The problem
How many lines in the records below contain the string "allowEdgeOverflow"? Give only the number.

====================

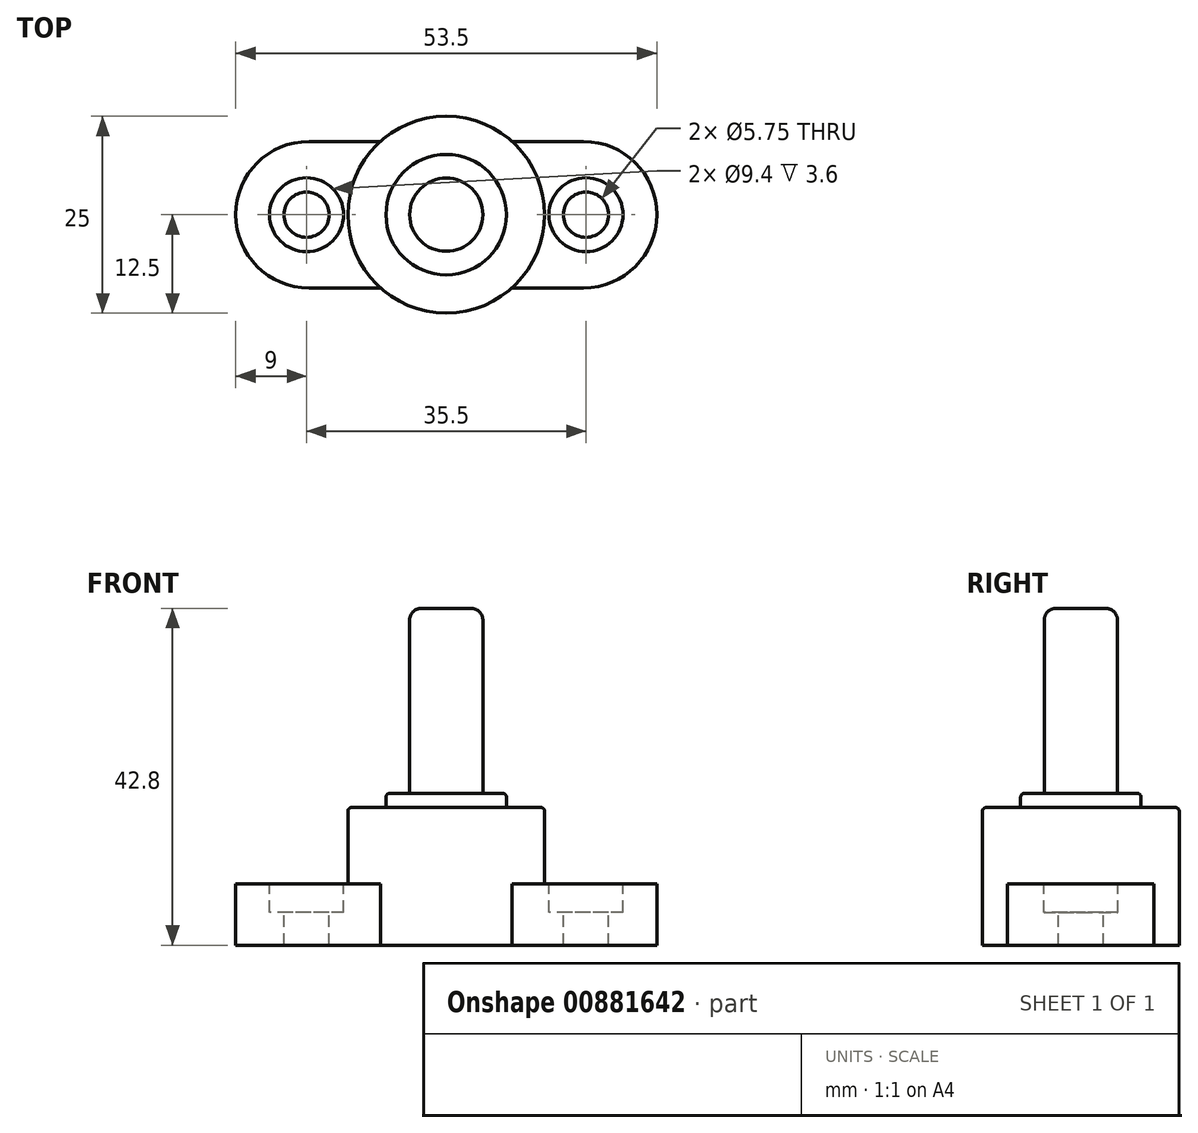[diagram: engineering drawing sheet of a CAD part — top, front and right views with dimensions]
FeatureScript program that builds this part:
annotation { "Feature Type Name" : "Feature", "Feature Type Description" : "" }
export const myFeature = defineFeature(function(context is Context, id is Id, definition is map)
    precondition{}
    {
        {
            var Q0;
            Q0=qCreatedBy(makeId("Top.planeOp"),FACE);
            var sketch = newSketch(context, id + "F0", { "sketchPlane" : qUnion([Q0])});
            skLineSegment(sketch, "E0.bottom", {"start": v(26.75, 9.3) * mm, "end": v(-26.75, 9.3) * mm});
            skLineSegment(sketch, "E0.top", {"start": v(26.75, -9.3) * mm, "end": v(-26.75, -9.3) * mm});
            skLineSegment(sketch, "E0.left", {"start": v(26.75, 9.3) * mm, "end": v(26.75, -9.3) * mm});
            skLineSegment(sketch, "E0.right", {"start": v(-26.75, 9.3) * mm, "end": v(-26.75, -9.3) * mm});
            skPoint(sketch, "E0.middle", {"position": v(0, 0) * mm});
            skCircle(sketch, "E1", {"center": v(0, 0) * mm, "radius": 12.5 * mm});
            skCircle(sketch, "E2", {"center": v(0, 0) * mm, "radius": 7.65 * mm});
            skCircle(sketch, "E3", {"center": v(0, 0) * mm, "radius": 4.65 * mm});
            skLineSegment(sketch, "E4", {"start": v(-26.75, 0) * mm, "end": v(26.75, 0) * mm, "construction": true});
            skPoint(sketch, "E5", {"position": v(-17.75, 0) * mm});
            skLineSegment(sketch, "E6", {"start": v(0, 9.3) * mm, "end": v(0, -9.3) * mm, "construction": true});
            skPoint(sketch, "E7.MirrorP", {"position": v(17.75, 0) * mm});
            skArc(sketch, "E8", {"start": v(17.45, 9.3) * mm, "mid": v(8.15, 0) * mm, "end": v(17.45, -9.3) * mm, "construction": true});
            skArc(sketch, "E9", {"start": v(17.45, -9.3) * mm, "mid": v(26.75, 0) * mm, "end": v(17.45, 9.3) * mm});
            skArc(sketch, "E10.MirrorCS", {"start": v(-17.45, -9.3) * mm, "mid": v(-26.75, 0) * mm, "end": v(-17.45, 9.3) * mm});
            skSolve(sketch);
        }
        {
            var Q0;
            {var subQ0=sQuery(id+"F0.wireOp",EDGE,"E10.MirrorCS");var subQ5=sQuery(id+"F0.wireOp",EDGE,"E0.bottom");var subQ8=makeQuery(id+"F0.imprint","INTERSECT",VERTEX,{"derivedFrom":[subQ5,subQ0]});Q0=makeQuery(id+"F0.imprint","IMPRINT",FACE,{"disambiguationData":[TD([[makeQuery(id+"F0.imprint","IMPRINT",EDGE,{"disambiguationData":[TD([[subQ8,1.0]])],"derivedFrom":subQ5}),1.0]])]});}
            var Q1;
            Q1=makeQuery(id+"F0.imprint","IMPRINT",FACE,{"disambiguationData":[TD([[makeQuery(id+"F0.imprint","IMPRINT",EDGE,{"derivedFrom":sQuery(id+"F0.wireOp",EDGE,"E2")}),-1.0]])]});
            var Q2;
            Q2=makeQuery(id+"F0.imprint","IMPRINT",FACE,{"disambiguationData":[TD([[makeQuery(id+"F0.imprint","IMPRINT",EDGE,{"derivedFrom":sQuery(id+"F0.wireOp",EDGE,"E2")}),1.0]])]});
            var Q3;
            Q3=makeQuery(id+"F0.imprint","IMPRINT",FACE,{"disambiguationData":[TD([[makeQuery(id+"F0.imprint","IMPRINT",EDGE,{"derivedFrom":sQuery(id+"F0.wireOp",EDGE,"E3")}),1.0]])]});
            var Q4;
            {var subQ0=sQuery(id+"F0.wireOp",EDGE,"E9");var subQ5=sQuery(id+"F0.wireOp",EDGE,"E0.bottom");var subQ8=makeQuery(id+"F0.imprint","INTERSECT",VERTEX,{"derivedFrom":[subQ5,subQ0]});Q4=makeQuery(id+"F0.imprint","IMPRINT",FACE,{"disambiguationData":[TD([[makeQuery(id+"F0.imprint","IMPRINT",EDGE,{"disambiguationData":[TD([[subQ8,-1.0]])],"derivedFrom":subQ5}),1.0]])]});}
            var Q5;
            {var subQ0=sQuery(id+"F0.wireOp",EDGE,"E1");var subQ1=sQuery(id+"F0.wireOp",EDGE,"E0.bottom");var subQ2=makeQuery(id+"F0.imprint","INTERSECT",VERTEX,{"disambiguationData":[OD(0.0)],"derivedFrom":[subQ1,subQ0]});Q5=makeQuery(id+"F0.imprint","IMPRINT",FACE,{"disambiguationData":[TD([[makeQuery(id+"F0.imprint","IMPRINT",EDGE,{"disambiguationData":[TD([[subQ2,-1.0]])],"derivedFrom":subQ1}),-1.0]])]});}
            var Q6;
            {var subQ0=sQuery(id+"F0.wireOp",EDGE,"E1");var subQ1=sQuery(id+"F0.wireOp",EDGE,"E0.top");var subQ2=makeQuery(id+"F0.imprint","INTERSECT",VERTEX,{"disambiguationData":[OD(0.0)],"derivedFrom":[subQ1,subQ0]});Q6=makeQuery(id+"F0.imprint","IMPRINT",FACE,{"disambiguationData":[TD([[makeQuery(id+"F0.imprint","IMPRINT",EDGE,{"disambiguationData":[TD([[subQ2,-1.0]])],"derivedFrom":subQ1}),1.0]])]});}
            extrude(context, id + "F1", {"entities" : qUnion([Q0, Q1, Q2, Q3, Q4, Q5, Q6]), "oppositeDirection" : true, "depth" : 7.8 * mm, "offsetDistance" : 25 * mm});
        }
        {
            var Q0;
            {var subQ0=sQuery(id+"F0.wireOp",EDGE,"E1");var subQ1=sQuery(id+"F0.wireOp",EDGE,"E0.bottom");var subQ2=makeQuery(id+"F0.imprint","INTERSECT",VERTEX,{"disambiguationData":[OD(0.0)],"derivedFrom":[subQ1,subQ0]});Q0=makeQuery(id+"F0.imprint","IMPRINT",FACE,{"disambiguationData":[TD([[makeQuery(id+"F0.imprint","IMPRINT",EDGE,{"disambiguationData":[TD([[subQ2,-1.0]])],"derivedFrom":subQ1}),-1.0]])]});}
            var Q1;
            {var subQ0=sQuery(id+"F0.wireOp",EDGE,"E1");var subQ1=sQuery(id+"F0.wireOp",EDGE,"E0.top");var subQ2=makeQuery(id+"F0.imprint","INTERSECT",VERTEX,{"disambiguationData":[OD(0.0)],"derivedFrom":[subQ1,subQ0]});Q1=makeQuery(id+"F0.imprint","IMPRINT",FACE,{"disambiguationData":[TD([[makeQuery(id+"F0.imprint","IMPRINT",EDGE,{"disambiguationData":[TD([[subQ2,-1.0]])],"derivedFrom":subQ1}),1.0]])]});}
            var Q2;
            Q2=makeQuery(id+"F0.imprint","IMPRINT",FACE,{"disambiguationData":[TD([[makeQuery(id+"F0.imprint","IMPRINT",EDGE,{"derivedFrom":sQuery(id+"F0.wireOp",EDGE,"E2")}),-1.0]])]});
            var Q3;
            Q3=makeQuery(id+"F0.imprint","IMPRINT",FACE,{"disambiguationData":[TD([[makeQuery(id+"F0.imprint","IMPRINT",EDGE,{"derivedFrom":sQuery(id+"F0.wireOp",EDGE,"E2")}),1.0]])]});
            var Q4;
            Q4=makeQuery(id+"F0.imprint","IMPRINT",FACE,{"disambiguationData":[TD([[makeQuery(id+"F0.imprint","IMPRINT",EDGE,{"derivedFrom":sQuery(id+"F0.wireOp",EDGE,"E3")}),1.0]])]});
            extrude(context, id + "F2", {"entities" : qUnion([Q0, Q1, Q2, Q3, Q4]), "operationType" : NewBodyOperationType.ADD, "depth" : 9.7 * mm, "offsetDistance" : 25 * mm});
        }
        {
            var Q0;
            Q0=makeQuery(id+"F0.imprint","IMPRINT",FACE,{"disambiguationData":[TD([[makeQuery(id+"F0.imprint","IMPRINT",EDGE,{"derivedFrom":sQuery(id+"F0.wireOp",EDGE,"E2")}),1.0]])]});
            var Q1;
            Q1=makeQuery(id+"F0.imprint","IMPRINT",FACE,{"disambiguationData":[TD([[makeQuery(id+"F0.imprint","IMPRINT",EDGE,{"derivedFrom":sQuery(id+"F0.wireOp",EDGE,"E3")}),1.0]])]});
            extrude(context, id + "F3", {"entities" : qUnion([Q0, Q1]), "operationType" : NewBodyOperationType.ADD, "depth" : 11.5 * mm, "offsetDistance" : 25 * mm});
        }
        {
            var Q0;
            Q0=makeQuery(id+"F0.imprint","IMPRINT",FACE,{"disambiguationData":[TD([[makeQuery(id+"F0.imprint","IMPRINT",EDGE,{"derivedFrom":sQuery(id+"F0.wireOp",EDGE,"E3")}),1.0]])]});
            extrude(context, id + "F4", {"entities" : qUnion([Q0]), "operationType" : NewBodyOperationType.ADD, "depth" : 35 * mm, "offsetDistance" : 25 * mm});
        }
        {
            var Q0;
            Q0=sQuery(id+"F0.wireOp",VERTEX,"E5");
            var Q1;
            Q1=sQuery(id+"F0.wireOp",VERTEX,"E7.MirrorP");
            var Q2;
            Q2=makeQuery(id+"F1.opExtrude","SWEPT_BODY",BODY,{"disambiguationData":[OSD([sQuery(id+"F0.wireOp",EDGE,"E0.bottom"),sQuery(id+"F0.wireOp",EDGE,"E0.top"),sQuery(id+"F0.wireOp",EDGE,"E1"),sQuery(id+"F0.wireOp",EDGE,"E9"),sQuery(id+"F0.wireOp",EDGE,"E10.MirrorCS")])]});
            hole(context, id + "F5", {"style" : HoleStyle.C_BORE, "endStyle" : HoleEndStyle.THROUGH, "holeDiameter" : 5.75 * mm, "cBoreDiameter" : 9.4 * mm, "cBoreDepth" : 3.6 * mm, "majorDiameter" : 5 * mm, "isTappedThrough" : true, "tappedDepth" : 12 * mm, "tapClearance" : 3, "startFromSketch" : true, "locations" : qUnion([Q0, Q1]), "scope" : qUnion([Q2])});
        }
        {
            var Q0;
            Q0=makeQuery(id+"F2.opExtrude","CAP_EDGE",EDGE,{"disambiguationData":[OSD([sQuery(id+"F0.wireOp",EDGE,"E1")])],"isStart":false});
            var Q1;
            Q1=makeQuery(id+"F3.opExtrude","CAP_EDGE",EDGE,{"disambiguationData":[OSD([sQuery(id+"F0.wireOp",EDGE,"E2")])],"isStart":false});
            fillet(context, id + "F6", {"entities" : qUnion([Q0, Q1]), "radius" : .5 * mm, "tangentPropagation" : true, "allowEdgeOverflow" : false});
        }
        {
            var Q0;
            Q0=makeQuery(id+"F4.opExtrude","CAP_FACE",FACE,{"disambiguationData":[OSD([sQuery(id+"F0.wireOp",EDGE,"E3")])],"isStart":false});
            fillet(context, id + "F7", {"entities" : qUnion([Q0]), "radius" : 1.5 * mm, "tangentPropagation" : true, "allowEdgeOverflow" : false});
        }
    });
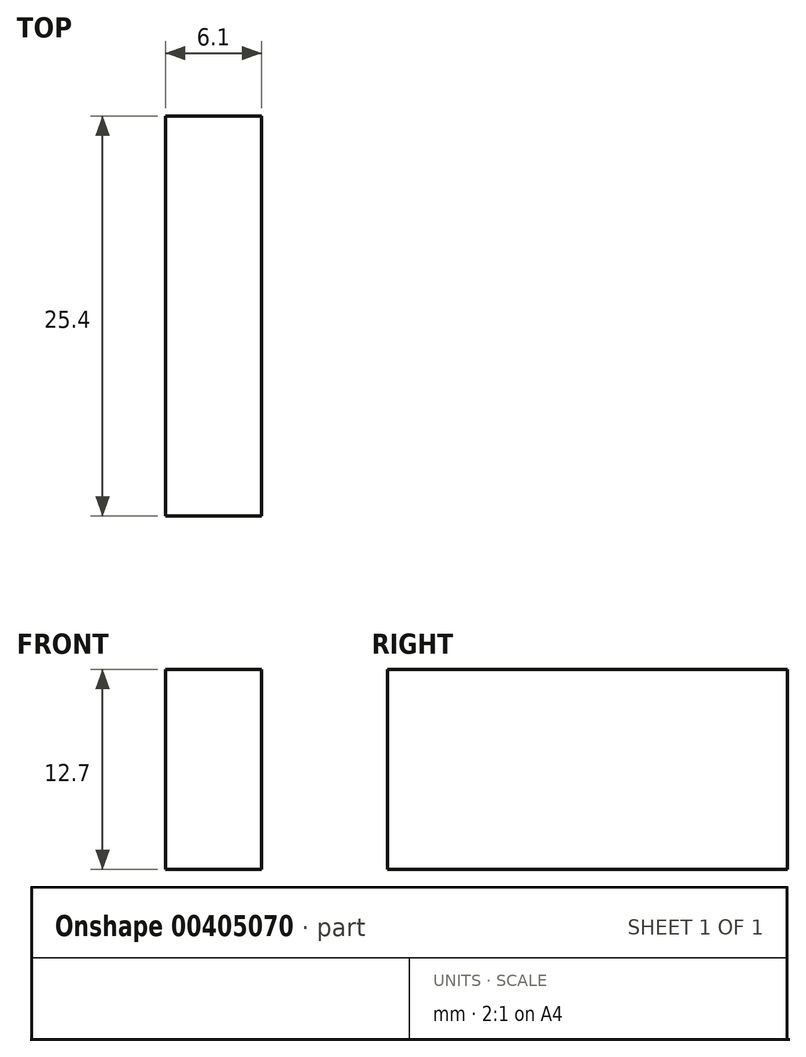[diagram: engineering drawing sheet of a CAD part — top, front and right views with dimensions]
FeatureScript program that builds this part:
annotation { "Feature Type Name" : "Feature", "Feature Type Description" : "" }
export const myFeature = defineFeature(function(context is Context, id is Id, definition is map)
    precondition{}
    {
        {
            var Q0;
            Q0=qCreatedBy(makeId("Right.planeOp"),FACE);
            var sketch = newSketch(context, id + "F0", { "sketchPlane" : qUnion([Q0])});
            skLineSegment(sketch, "E0.bottom", {"start": v(-25.4, 27.91) * mm, "end": v(0, 27.91) * mm});
            skLineSegment(sketch, "E0.top", {"start": v(-25.4, 15.21) * mm, "end": v(0, 15.21) * mm});
            skLineSegment(sketch, "E0.left", {"start": v(-25.4, 27.91) * mm, "end": v(-25.4, 15.21) * mm});
            skLineSegment(sketch, "E0.right", {"start": v(0, 27.91) * mm, "end": v(0, 15.21) * mm});
            skSolve(sketch);
        }
        {
            var Q0;
            Q0=makeQuery(id+"F0.imprint","IMPRINT",FACE,{"disambiguationData":[TD([[makeQuery(id+"F0.imprint","IMPRINT",EDGE,{"derivedFrom":sQuery(id+"F0.wireOp",EDGE,"E0.bottom")}),-1.0]])]});
            extrude(context, id + "F1", {"entities" : qUnion([Q0]), "depth" : 6.1 * mm});
        }
    });
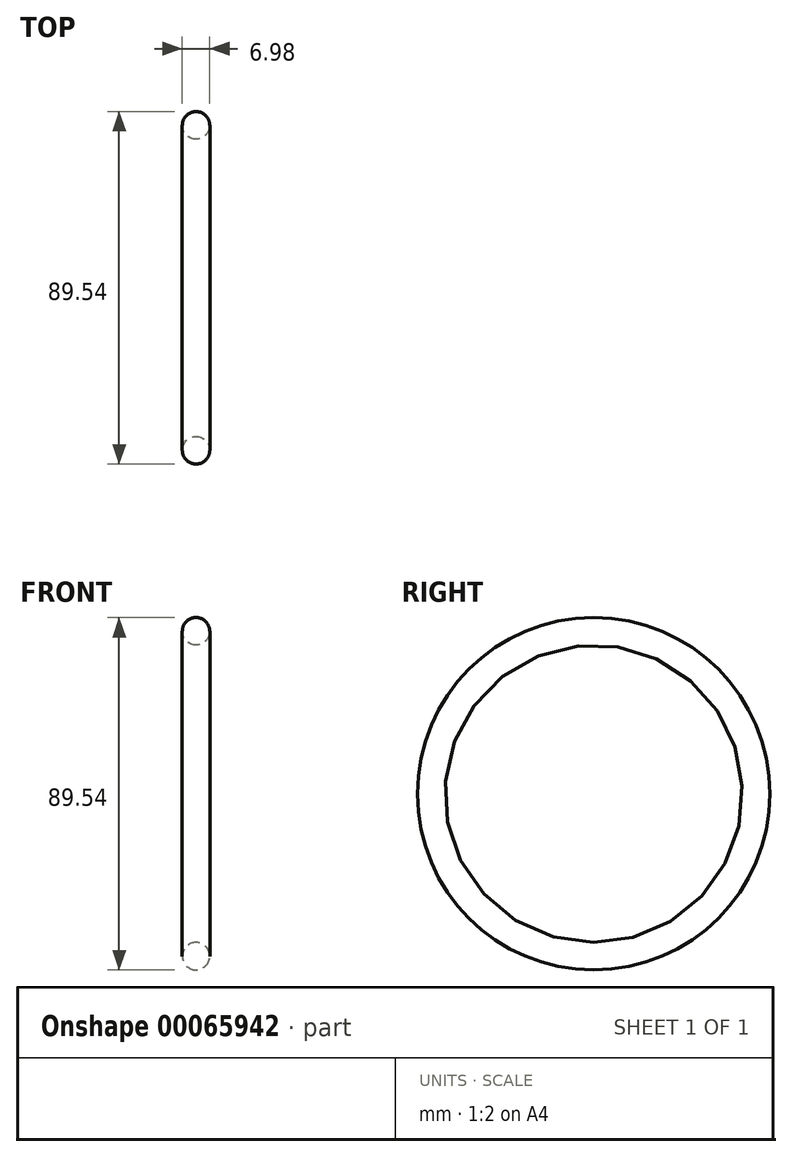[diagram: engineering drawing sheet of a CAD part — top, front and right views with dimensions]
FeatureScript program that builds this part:
annotation { "Feature Type Name" : "Feature", "Feature Type Description" : "" }
export const myFeature = defineFeature(function(context is Context, id is Id, definition is map)
    precondition{}
    {
        {
            var Q0;
            Q0=qCreatedBy(makeId("Front.planeOp"),FACE);
            var sketch = newSketch(context, id + "F0", { "sketchPlane" : qUnion([Q0])});
            skLineSegment(sketch, "E0", {"start": v(0, 0) * mm, "end": v(-6.06, 0) * mm, "construction": true});
            skCircle(sketch, "E1", {"center": v(0, 41.28) * mm, "radius": 3.5 * mm});
            skSolve(sketch);
        }
        {
            var Q0;
            Q0=makeQuery(id+"F0.imprint","IMPRINT",FACE,{"disambiguationData":[TD([[makeQuery(id+"F0.imprint","IMPRINT",EDGE,{"derivedFrom":sQuery(id+"F0.wireOp",EDGE,"E1")}),1.0]])]});
            var Q1;
            Q1=sQuery(id+"F0.wireOp",EDGE,"E0");
            revolve(context, id + "F1", {"entities" : qUnion([Q0]), "axis" : qUnion([Q1]), "revolveType" : RevolveType.FULL});
        }
    });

====================

Answer below
2